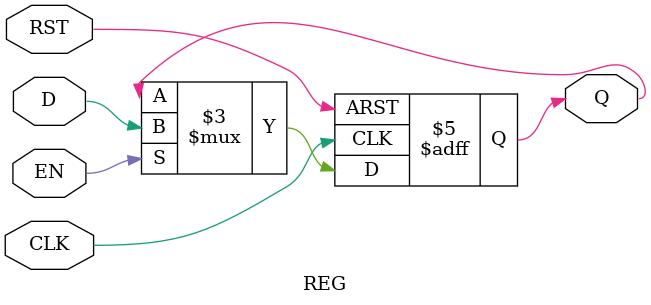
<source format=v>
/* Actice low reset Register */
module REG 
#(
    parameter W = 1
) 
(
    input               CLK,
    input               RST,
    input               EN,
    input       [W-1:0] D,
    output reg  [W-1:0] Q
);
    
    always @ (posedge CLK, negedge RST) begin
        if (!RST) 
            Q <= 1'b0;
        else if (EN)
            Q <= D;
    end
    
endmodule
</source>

§ **Task statement**:
Your task is to copy exactly, and only, the lines from the line with "always @ (posedge CLK, negedge RST) begin" through the last line of the entries, both included.

§ **Answer to the exercise**:
    always @ (posedge CLK, negedge RST) begin
        if (!RST) 
            Q <= 1'b0;
        else if (EN)
            Q <= D;
    end
    
endmodule
</source>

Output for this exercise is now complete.